1--------相続税・贈与税の大幅見直しが行われた2011年度税制改正大綱
2--------相続税強化、贈与税緩和の狙い
3--------今後の課題

■introduction

2010年12月16日、2011年度の税制改正大綱が閣議決定された。
今年度の税制改正は、法人税の実効税率5%引き下げとその財源確保、所得課税における給与所得控除の見直しなどが大きな焦点であったが、同時に相続税、贈与税についても大幅な見直しが行われた。
具体的にみると、相続税では、基礎控除額が現行の「定額部分5,000万円に1,000万円に法定相続人数を乗じた額を加えたもの」から、「定額部分3,000万円に600万円に法定相続人数を乗じた額を加えたもの」へ縮小され課税ベースが拡大されることになった。さらに最高税率についても現行3億円超の部分に50%となっているものから、6億円超の部分に55%へと引き上げられることとなった。

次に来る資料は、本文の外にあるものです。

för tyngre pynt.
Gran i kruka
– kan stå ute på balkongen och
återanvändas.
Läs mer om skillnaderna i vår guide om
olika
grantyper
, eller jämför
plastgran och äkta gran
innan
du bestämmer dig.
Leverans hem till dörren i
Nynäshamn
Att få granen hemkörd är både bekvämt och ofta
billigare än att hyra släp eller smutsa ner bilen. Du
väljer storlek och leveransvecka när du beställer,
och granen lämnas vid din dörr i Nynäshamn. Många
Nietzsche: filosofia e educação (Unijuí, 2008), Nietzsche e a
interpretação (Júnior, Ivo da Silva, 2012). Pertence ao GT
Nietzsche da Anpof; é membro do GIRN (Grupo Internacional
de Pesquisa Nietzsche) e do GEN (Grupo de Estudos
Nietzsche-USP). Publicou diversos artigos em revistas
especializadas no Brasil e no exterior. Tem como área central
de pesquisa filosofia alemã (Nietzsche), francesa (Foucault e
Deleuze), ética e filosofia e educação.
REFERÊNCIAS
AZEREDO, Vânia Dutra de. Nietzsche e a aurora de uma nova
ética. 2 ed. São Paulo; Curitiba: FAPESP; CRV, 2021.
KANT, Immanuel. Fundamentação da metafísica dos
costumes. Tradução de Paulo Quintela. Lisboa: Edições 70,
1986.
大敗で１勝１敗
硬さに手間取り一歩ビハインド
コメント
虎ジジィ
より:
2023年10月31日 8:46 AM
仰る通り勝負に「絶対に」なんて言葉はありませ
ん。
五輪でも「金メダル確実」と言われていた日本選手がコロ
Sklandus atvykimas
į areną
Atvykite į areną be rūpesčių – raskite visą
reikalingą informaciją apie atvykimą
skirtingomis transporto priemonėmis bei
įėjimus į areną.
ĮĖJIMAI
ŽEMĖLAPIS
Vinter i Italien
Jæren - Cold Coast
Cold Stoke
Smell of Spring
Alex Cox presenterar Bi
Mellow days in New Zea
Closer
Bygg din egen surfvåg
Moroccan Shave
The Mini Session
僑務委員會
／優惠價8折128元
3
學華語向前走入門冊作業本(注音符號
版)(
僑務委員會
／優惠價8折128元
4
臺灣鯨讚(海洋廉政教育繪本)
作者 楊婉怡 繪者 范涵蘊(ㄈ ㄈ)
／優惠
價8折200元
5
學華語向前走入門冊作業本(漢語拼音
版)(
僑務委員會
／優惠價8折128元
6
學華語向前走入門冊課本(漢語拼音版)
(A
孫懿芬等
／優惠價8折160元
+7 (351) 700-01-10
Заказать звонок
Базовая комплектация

この場合、例えば妻と子ども2人世帯において、夫の死により妻と子ども2人が8,000万円の遺産を相続するケースを想定すると、現行では基礎控除額が8,000万円となり税負担は生じないが、改正後は基礎控除額が4,800万円、課税対象額が3,200万円と、単純計算すると160万円程度の税負担が発生することとなる。
一方、贈与税については相続税とは対照的に、税率構造を緩和することに加え、相続時精算課税制度において、贈与者の年齢要件を65歳から60歳へ引き下げ、受贈者の範囲に20歳以上の孫を追加するなど緩和方向での見直しとなった。